→ **ACTIVITY**: Every entry below should be restated word for word, except for its images.

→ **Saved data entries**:
•••••

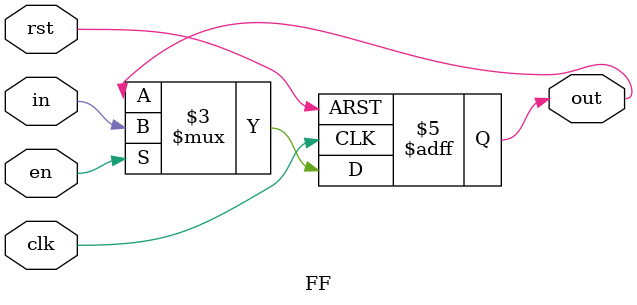
<source format=sv>
module FF(
	input        clk,
	input        rst,
    input        en,
	input        in,
	output logic out);

	always @(posedge clk or posedge rst) begin
		if(rst) begin
			out <= 0;
		end else if(en)
			out <= in;
            else
            out <= out;
	end
endmodule
</source>
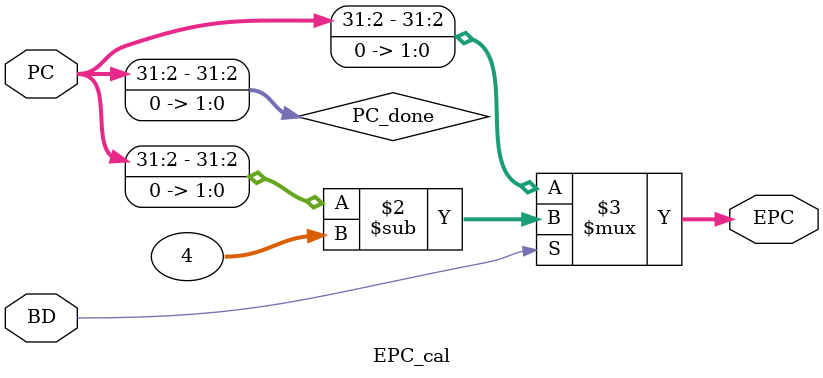
<source format=v>
`timescale 1ns / 1ps
module EPC_cal(
    input [31:0] PC,
    input BD,
    output [31:0] EPC
    );

	wire [31:0] PC_done;
	assign PC_done = {PC[31:2], 2'b00};
	assign EPC = (BD == 1) ? (PC_done - 4) :
					 PC_done;

endmodule

</source>
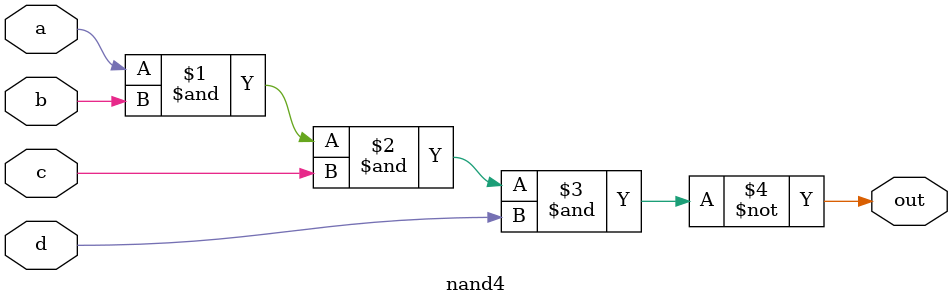
<source format=v>
`timescale 1ns/1ps

module nand4(a, b, c, d, out);
input a, b, c, d;
output out;
assign out = ~(a & b & c & d);
endmodule

</source>
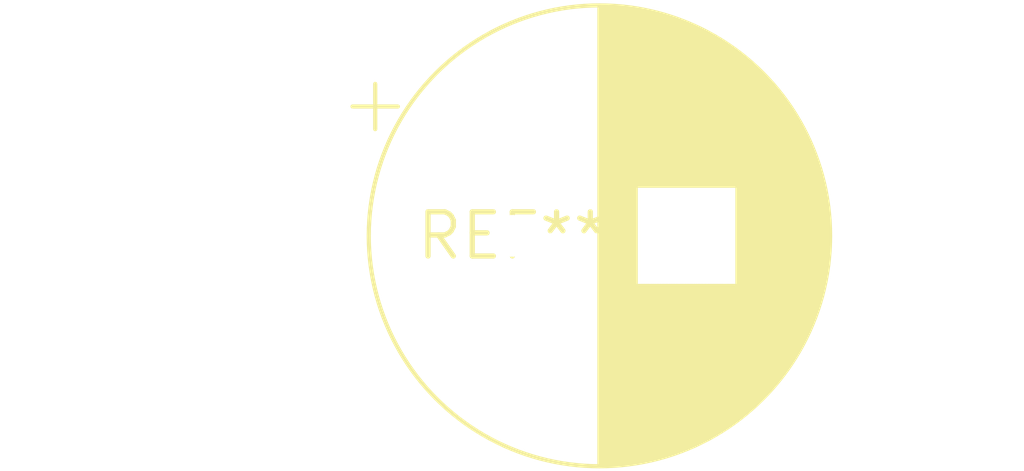
<source format=kicad_pcb>
(kicad_pcb (version 20240108) (generator pcbnew)

  (general
    (thickness 1.6)
  )

  (paper "A4")
  (layers
    (0 "F.Cu" signal)
    (31 "B.Cu" signal)
    (32 "B.Adhes" user "B.Adhesive")
    (33 "F.Adhes" user "F.Adhesive")
    (34 "B.Paste" user)
    (35 "F.Paste" user)
    (36 "B.SilkS" user "B.Silkscreen")
    (37 "F.SilkS" user "F.Silkscreen")
    (38 "B.Mask" user)
    (39 "F.Mask" user)
    (40 "Dwgs.User" user "User.Drawings")
    (41 "Cmts.User" user "User.Comments")
    (42 "Eco1.User" user "User.Eco1")
    (43 "Eco2.User" user "User.Eco2")
    (44 "Edge.Cuts" user)
    (45 "Margin" user)
    (46 "B.CrtYd" user "B.Courtyard")
    (47 "F.CrtYd" user "F.Courtyard")
    (48 "B.Fab" user)
    (49 "F.Fab" user)
    (50 "User.1" user)
    (51 "User.2" user)
    (52 "User.3" user)
    (53 "User.4" user)
    (54 "User.5" user)
    (55 "User.6" user)
    (56 "User.7" user)
    (57 "User.8" user)
    (58 "User.9" user)
  )

  (setup
    (pad_to_mask_clearance 0)
    (pcbplotparams
      (layerselection 0x00010fc_ffffffff)
      (plot_on_all_layers_selection 0x0000000_00000000)
      (disableapertmacros false)
      (usegerberextensions false)
      (usegerberattributes false)
      (usegerberadvancedattributes false)
      (creategerberjobfile false)
      (dashed_line_dash_ratio 12.000000)
      (dashed_line_gap_ratio 3.000000)
      (svgprecision 4)
      (plotframeref false)
      (viasonmask false)
      (mode 1)
      (useauxorigin false)
      (hpglpennumber 1)
      (hpglpenspeed 20)
      (hpglpendiameter 15.000000)
      (dxfpolygonmode false)
      (dxfimperialunits false)
      (dxfusepcbnewfont false)
      (psnegative false)
      (psa4output false)
      (plotreference false)
      (plotvalue false)
      (plotinvisibletext false)
      (sketchpadsonfab false)
      (subtractmaskfromsilk false)
      (outputformat 1)
      (mirror false)
      (drillshape 1)
      (scaleselection 1)
      (outputdirectory "")
    )
  )

  (net 0 "")

  (footprint "CP_Radial_D13.0mm_P5.00mm" (layer "F.Cu") (at 0 0))

)

</source>
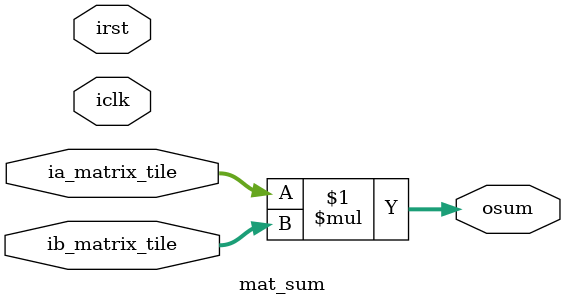
<source format=sv>
module mat_sum
#(DATA_WIDTH = 64,
  MATRIX_WIDTH = 4,
  MATRIX_HEIGHT = 4,
  MATRIX_ADJUST = 4)(
    input iclk, irst,
    input logic signed [DATA_WIDTH-1:0] ia_matrix_tile,
    input logic signed [DATA_WIDTH-1:0] ib_matrix_tile,
    output[DATA_WIDTH-1:0] osum
);

assign osum = (ia_matrix_tile * ib_matrix_tile);

endmodule
</source>
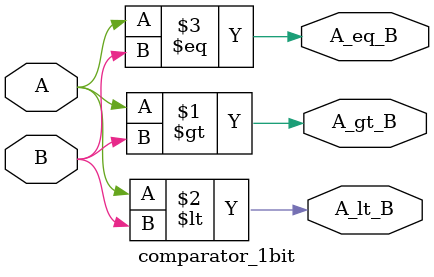
<source format=v>
module comparator_1bit (
    input wire A,       // First 1-bit input
    input wire B,       // Second 1-bit input
    output wire A_gt_B, // A > B
    output wire A_lt_B, // A < B
    output wire A_eq_B  // A == B
);

    assign A_gt_B = (A > B);
    assign A_lt_B = (A < B);
    assign A_eq_B = (A == B);

endmodule

</source>
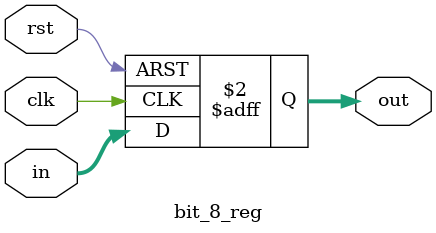
<source format=v>
    module bit_8_reg (in , clk , rst , out);
input [7:0]in;
input clk;
input rst;
output reg [7:0]out;
always@(posedge rst or posedge clk)
begin
    if(rst)
        out <= 8'b 0000_0000;
    else
        out <= in;
end
endmodule
    

</source>
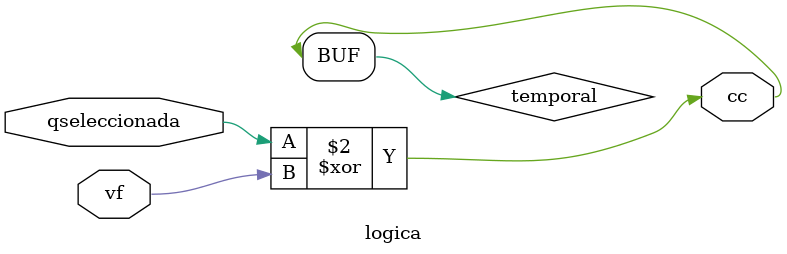
<source format=v>
module logica(vf, qseleccionada, cc);
	input vf;
	input qseleccionada;
	output cc;
	reg temporal;
	
	always@(qseleccionada)
	begin
		temporal = qseleccionada^vf;
	end
	
	assign cc = temporal;
	
endmodule 
</source>
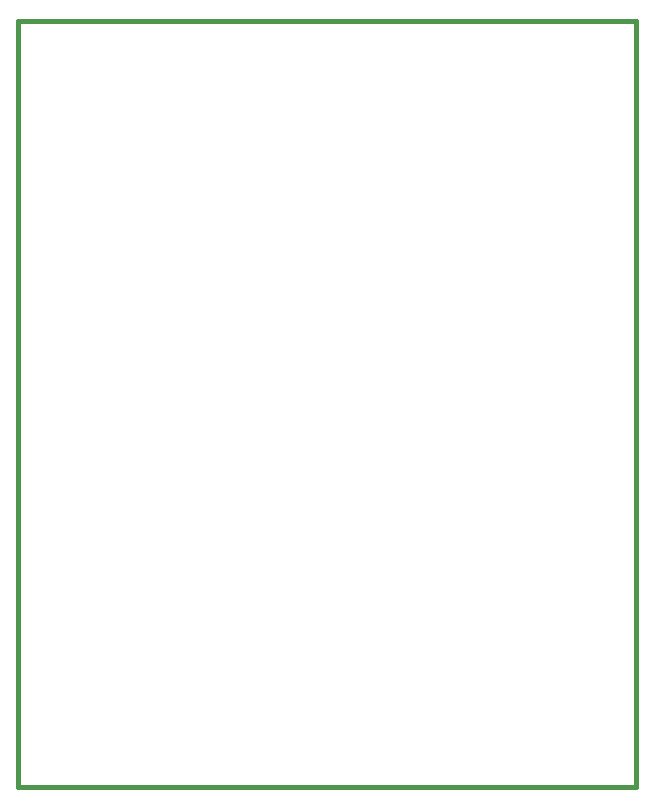
<source format=gbp>
G04 Layer_Color=128*
%FSLAX25Y25*%
%MOIN*%
G70*
G01*
G75*
%ADD21C,0.01500*%
D21*
X100000Y100000D02*
X306000D01*
Y355500D01*
X161500D02*
X306000D01*
X112500D02*
X161500D01*
X102500D02*
X112500D01*
X100000Y100000D02*
Y355500D01*
X102500D01*
M02*

</source>
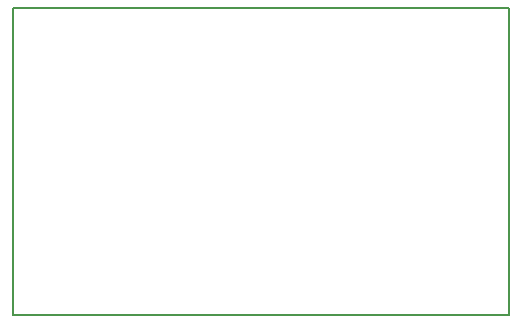
<source format=gbr>
G04 #@! TF.FileFunction,Profile,NP*
%FSLAX46Y46*%
G04 Gerber Fmt 4.6, Leading zero omitted, Abs format (unit mm)*
G04 Created by KiCad (PCBNEW 4.0.3+e1-6302~38~ubuntu16.04.1-stable) date Mon Aug 29 15:51:53 2016*
%MOMM*%
%LPD*%
G01*
G04 APERTURE LIST*
%ADD10C,0.100000*%
%ADD11C,0.150000*%
G04 APERTURE END LIST*
D10*
D11*
X134000000Y-120000000D02*
X134000000Y-94000000D01*
X176000000Y-120000000D02*
X134000000Y-120000000D01*
X176000000Y-94000000D02*
X176000000Y-120000000D01*
X134000000Y-94000000D02*
X176000000Y-94000000D01*
M02*

</source>
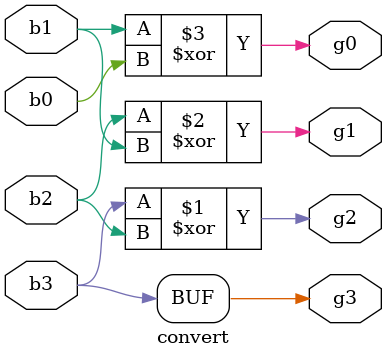
<source format=v>
`timescale 1ns / 1ps


module convert(
    input b3,
    input b2,
    input b1,
    input b0,
    output g3,
    output g2,
    output g1,
    output g0
    );
assign g3=b3;
assign g2=b3^b2;
assign g1=b2^b1;
assign g0=b1^b0;
endmodule

</source>
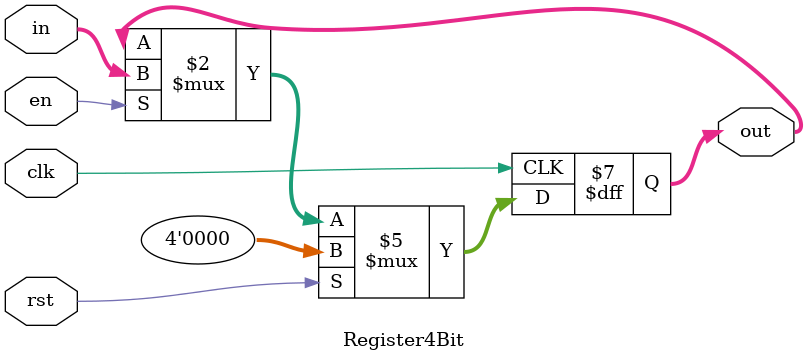
<source format=v>
module Register4Bit(out, in, en, clk, rst);
output reg [3:0] out;
input [3:0] in;
input en, clk, rst;

always@(posedge clk)
begin
	if(rst) out <= 4'd0;
	else
	begin
		if(en) out <= in;
	end
end

endmodule

</source>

•••••

→ **RESPONSE**:
<source format=sv>
module FF(
	input        clk,
	input        rst,
    input        en,
	input        in,
	output logic out);

	always @(posedge clk or posedge rst) begin
		if(rst) begin
			out <= 0;
		end else if(en)
			out <= in;
            else
            out <= out;
	end
endmodule
</source>
<source format=v>
`timescale 1ns / 1ps
module EPC_cal(
    input [31:0] PC,
    input BD,
    output [31:0] EPC
    );

	wire [31:0] PC_done;
	assign PC_done = {PC[31:2], 2'b00};
	assign EPC = (BD == 1) ? (PC_done - 4) :
					 PC_done;

endmodule

</source>
<source format=v>
`timescale 1ns/1ps

module nand4(a, b, c, d, out);
input a, b, c, d;
output out;
assign out = ~(a & b & c & d);
endmodule

</source>
<source format=kicad_pcb>
(kicad_pcb (version 20240108) (generator pcbnew)

  (general
    (thickness 1.6)
  )

  (paper "A4")
  (layers
    (0 "F.Cu" signal)
    (31 "B.Cu" signal)
    (32 "B.Adhes" user "B.Adhesive")
    (33 "F.Adhes" user "F.Adhesive")
    (34 "B.Paste" user)
    (35 "F.Paste" user)
    (36 "B.SilkS" user "B.Silkscreen")
    (37 "F.SilkS" user "F.Silkscreen")
    (38 "B.Mask" user)
    (39 "F.Mask" user)
    (40 "Dwgs.User" user "User.Drawings")
    (41 "Cmts.User" user "User.Comments")
    (42 "Eco1.User" user "User.Eco1")
    (43 "Eco2.User" user "User.Eco2")
    (44 "Edge.Cuts" user)
    (45 "Margin" user)
    (46 "B.CrtYd" user "B.Courtyard")
    (47 "F.CrtYd" user "F.Courtyard")
    (48 "B.Fab" user)
    (49 "F.Fab" user)
    (50 "User.1" user)
    (51 "User.2" user)
    (52 "User.3" user)
    (53 "User.4" user)
    (54 "User.5" user)
    (55 "User.6" user)
    (56 "User.7" user)
    (57 "User.8" user)
    (58 "User.9" user)
  )

  (setup
    (pad_to_mask_clearance 0)
    (pcbplotparams
      (layerselection 0x00010fc_ffffffff)
      (plot_on_all_layers_selection 0x0000000_00000000)
      (disableapertmacros false)
      (usegerberextensions false)
      (usegerberattributes false)
      (usegerberadvancedattributes false)
      (creategerberjobfile false)
      (dashed_line_dash_ratio 12.000000)
      (dashed_line_gap_ratio 3.000000)
      (svgprecision 4)
      (plotframeref false)
      (viasonmask false)
      (mode 1)
      (useauxorigin false)
      (hpglpennumber 1)
      (hpglpenspeed 20)
      (hpglpendiameter 15.000000)
      (dxfpolygonmode false)
      (dxfimperialunits false)
      (dxfusepcbnewfont false)
      (psnegative false)
      (psa4output false)
      (plotreference false)
      (plotvalue false)
      (plotinvisibletext false)
      (sketchpadsonfab false)
      (subtractmaskfromsilk false)
      (outputformat 1)
      (mirror false)
      (drillshape 1)
      (scaleselection 1)
      (outputdirectory "")
    )
  )

  (net 0 "")

  (footprint "CP_Radial_D13.0mm_P5.00mm" (layer "F.Cu") (at 0 0))

)

</source>
<source format=sv>
module mat_sum
#(DATA_WIDTH = 64,
  MATRIX_WIDTH = 4,
  MATRIX_HEIGHT = 4,
  MATRIX_ADJUST = 4)(
    input iclk, irst,
    input logic signed [DATA_WIDTH-1:0] ia_matrix_tile,
    input logic signed [DATA_WIDTH-1:0] ib_matrix_tile,
    output[DATA_WIDTH-1:0] osum
);

assign osum = (ia_matrix_tile * ib_matrix_tile);

endmodule
</source>
<source format=v>
module comparator_1bit (
    input wire A,       // First 1-bit input
    input wire B,       // Second 1-bit input
    output wire A_gt_B, // A > B
    output wire A_lt_B, // A < B
    output wire A_eq_B  // A == B
);

    assign A_gt_B = (A > B);
    assign A_lt_B = (A < B);
    assign A_eq_B = (A == B);

endmodule

</source>
<source format=v>
    module bit_8_reg (in , clk , rst , out);
input [7:0]in;
input clk;
input rst;
output reg [7:0]out;
always@(posedge rst or posedge clk)
begin
    if(rst)
        out <= 8'b 0000_0000;
    else
        out <= in;
end
endmodule
    

</source>
<source format=v>
module logica(vf, qseleccionada, cc);
	input vf;
	input qseleccionada;
	output cc;
	reg temporal;
	
	always@(qseleccionada)
	begin
		temporal = qseleccionada^vf;
	end
	
	assign cc = temporal;
	
endmodule 
</source>
<source format=gbp>
G04 Layer_Color=128*
%FSLAX25Y25*%
%MOIN*%
G70*
G01*
G75*
%ADD21C,0.01500*%
D21*
X100000Y100000D02*
X306000D01*
Y355500D01*
X161500D02*
X306000D01*
X112500D02*
X161500D01*
X102500D02*
X112500D01*
X100000Y100000D02*
Y355500D01*
X102500D01*
M02*

</source>
<source format=gbr>
G04 #@! TF.FileFunction,Profile,NP*
%FSLAX46Y46*%
G04 Gerber Fmt 4.6, Leading zero omitted, Abs format (unit mm)*
G04 Created by KiCad (PCBNEW 4.0.3+e1-6302~38~ubuntu16.04.1-stable) date Mon Aug 29 15:51:53 2016*
%MOMM*%
%LPD*%
G01*
G04 APERTURE LIST*
%ADD10C,0.100000*%
%ADD11C,0.150000*%
G04 APERTURE END LIST*
D10*
D11*
X134000000Y-120000000D02*
X134000000Y-94000000D01*
X176000000Y-120000000D02*
X134000000Y-120000000D01*
X176000000Y-94000000D02*
X176000000Y-120000000D01*
X134000000Y-94000000D02*
X176000000Y-94000000D01*
M02*

</source>
<source format=v>
`timescale 1ns / 1ps


module convert(
    input b3,
    input b2,
    input b1,
    input b0,
    output g3,
    output g2,
    output g1,
    output g0
    );
assign g3=b3;
assign g2=b3^b2;
assign g1=b2^b1;
assign g0=b1^b0;
endmodule

</source>
<source format=v>
module Register4Bit(out, in, en, clk, rst);
output reg [3:0] out;
input [3:0] in;
input en, clk, rst;

always@(posedge clk)
begin
	if(rst) out <= 4'd0;
	else
	begin
		if(en) out <= in;
	end
end

endmodule

</source>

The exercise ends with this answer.